Веревка закончилась, надежда иссякла. Я начал вытягивать комлог. Несмотря на то что мои руки отогрелись и пришли, если можно так выразиться, в рабочее состояние, я с громадным трудом тащил почти невесомый браслет – настолько сильным было течение, настолько отяжелела обледеневшая веревка. Оставалось лишь снова восхититься силой А.Беттика, сумевшего вытянуть меня из-под первой ледяной стены.
Веревка промерзла до такой степени, что не желала сворачиваться.

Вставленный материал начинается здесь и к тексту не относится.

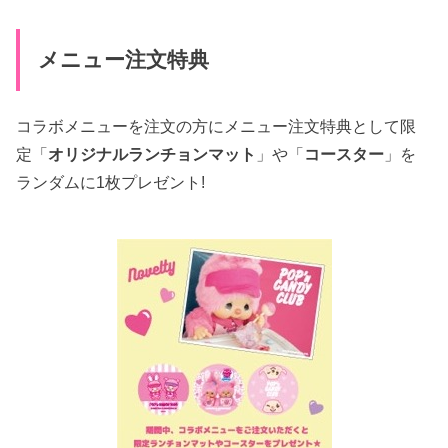
メニュー注文特典
コラボメニューを注文の方にメニュー注文特典として限
定「
オリジナルランチョンマット
」や「
コースター
」を
ランダムに1枚プレゼント!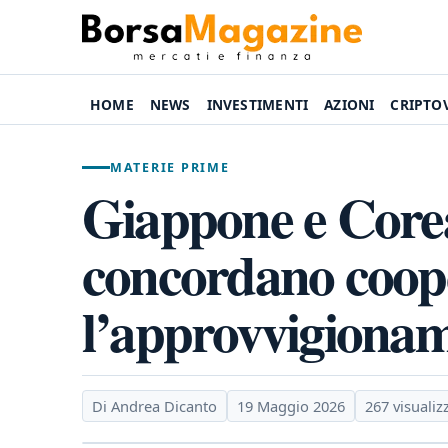
HOME
NEWS
INVESTIMENTI
AZIONI
CRIPTO
MATERIE PRIME
Giappone e Core
concordano coop
l’approvvigionam
Di Andrea Dicanto
19 Maggio 2026
267 visualiz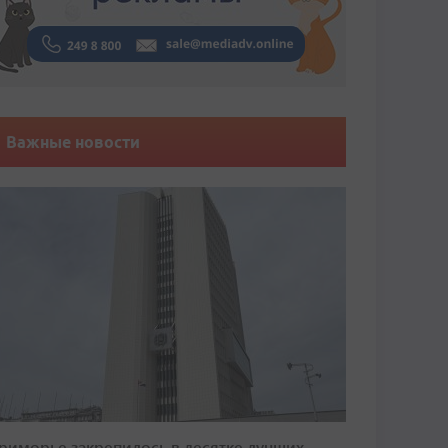
Важные новости
риморье закрепилось в десятке лучших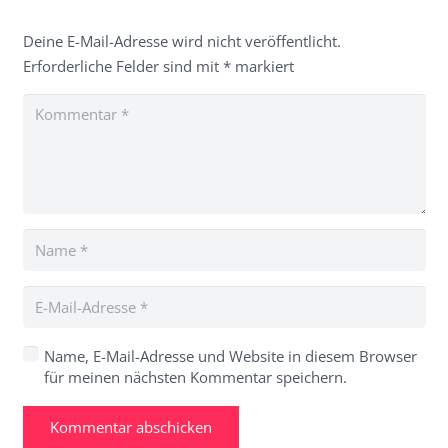
Deine E-Mail-Adresse wird nicht veröffentlicht.
Erforderliche Felder sind mit
*
markiert
Name, E-Mail-Adresse und Website in diesem Browser
für meinen nächsten Kommentar speichern.
Kommentar abschicken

А комлог, когда он очутился на борту, пришлось буквально вырубать изо льда.
– Хотя на холоде мои батареи разряжаются гораздо быстрее, а лед на объективе мешает обзору, – чирикнул комлог, – я готов продолжить исследования.
– Спасибо, не надо, – вежливо ответил А.Беттик. Андроид выключил прибор и протянул его мне. Металл обжигал кожу даже сквозь рукавицы. Я не столько опустил, сколько уронил браслет в мешок.
– Взрывчатки не хватит и на пятьдесят метров, – сказал я. Мой голос ничуть не дрожал. Я вдруг понял, что мое странное спокойствие объясняется очень просто: нам только что вынесли смертный приговор, исполнение которого мы не можем предотвратить.
Теперь я понимаю, что была и другая причина. Этакий оазис покоя в пустыне боли и отчаяния… Я разумею тепло. То тепло, которым поделились со мной друзья, которое я принял с благодарностью и едва ли не с благоговением.
Сакральное причащение дружескому теплу. При свете фонарей мы обсуждали самые невероятные пути к спасению – например, пробить туннель выстрелами из плазменной винтовки, – отвергали их один за другим и тут же предлагали новые. И все это время я ощущал, как от моих друзей исходит тепло, придающее уверенность в собственных силах, внушающее спокойствие, прогоняющее чувство безнадежности. Впоследствии, когда наступили тяжелые времена, память о разделенном тепле жизни помогала мне совладать со страхом и обрести надежду – помогает даже теперь, когда я пишу эти строки и вот-вот вдохну исподволь проникший в мою тюремную камеру цианид.
Мы решили отвести плот назад. Быть может, в рукотворном туннеле обнаружится какая-нибудь достаточно широкая трещина… Затея казалась нелепой и не внушала оптимизма, однако сдаваться раньше времени никому из нас не хотелось.